Natürlich gibt es manchmal unerklärlich hohe Belastungen, so geschehen bei Schwarzem und Grünem Tee. Dort wurde oft das 100fache des Erlaubten an Nikotin nachgewiesen, ein Pestizid gegen Milben und anderes Kleinvieh. Jahrelang hatten deshalb Verbraucherschützer illegale Praktiken in den Teeplantagen Asiens angeprangert. Die europäische Lebensmittelbehörde EFSA musste den Grenzwert gleich um den Faktor 60 anheben, um den Teehandel vor dem Ruin zu bewahren.

Doch nicht rauchende Pflücker oder eine (illegale) Ausbringung als Milbenmittel war Ursache der hohen Belastung. Erst als Analytiker herausfanden, dass Nikotin und seine Verwandten im Tee im exakt gleichen Verhältnis vorlagen wie im Tabak, war klar: Die Rückstände stammten von Tabakpflanzen – sie wurden vom Winde verweht, oft über Hunderte Kilometer. Die fünf wichtigsten Teeanbauländer der Welt sind zugleich auch die fünf größten Tabakproduzenten. Damit sind zugleich zahlreiche bisher völlig rätselhafte Rückstandsfunde auf Import-Obst und -Gemüse erklärt.

Wer nun der Meinung ist, wir sollten deshalb auf den Anbau von Tabak verzichten, sollte bedenken, dass wir dann auch den Anbau von Heilkräutern verbieten müssten, da diese ebenfalls allerlei pharmakologisch brisante Stoffe an ihre Umwelt abgeben. Lassen wir also die Kirche im Dorf, die Welt ist schließlich kein Reinraumlabor und jede menschliche Tätigkeit hinterlässt Spuren in der Umwelt. Die einheimische Landwirtschaft macht da keine Ausnahme.

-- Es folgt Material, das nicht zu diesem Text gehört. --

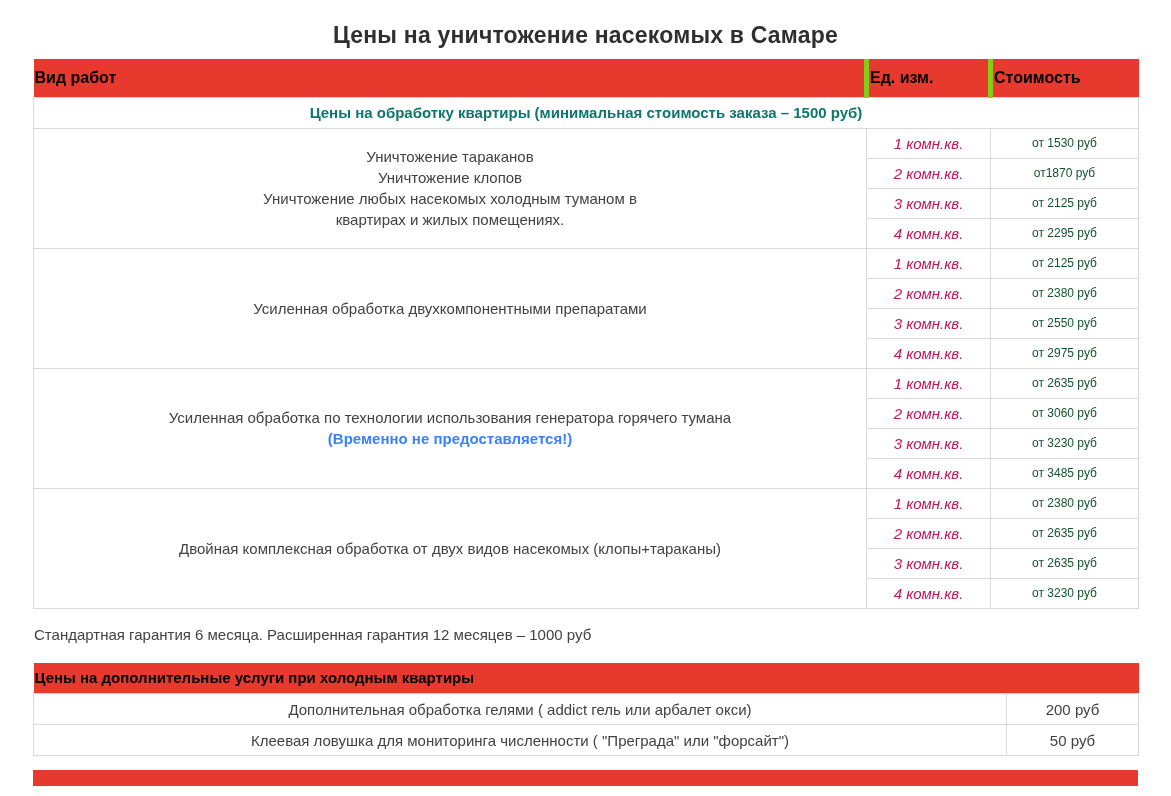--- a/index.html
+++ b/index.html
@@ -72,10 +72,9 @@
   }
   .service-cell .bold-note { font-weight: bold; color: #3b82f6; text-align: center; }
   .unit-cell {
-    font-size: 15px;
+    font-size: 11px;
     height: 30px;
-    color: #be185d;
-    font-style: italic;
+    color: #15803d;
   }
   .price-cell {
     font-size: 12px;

Vermeiden ließen sich aber viele toxische Belastungen, die durch unnötige ärztliche Verordnungen verursacht werden. Die per Medikament dem Körper zugeführten Mengen geben im Vergleich zu den Spuren, die sich aus der Erzeugung von Obst und Gemüse ergeben, durchaus Anlaß zur Sorge.

Udo Pollmer ist Lebensmittelchemiker und Sachbuchautor zur Ernährung, sowie wissenschaftlicher Leiter des Europäisches Institut für Lebensmittel- und Ernährungswissenschaften e.V. – Auf Einladung der Arbeitsgruppe „Zukunft Landwirtschaft“ hielt der ausgewiesene Fachmann einen wissenschaftlichen Vortrag in Auer (Dezember 2019).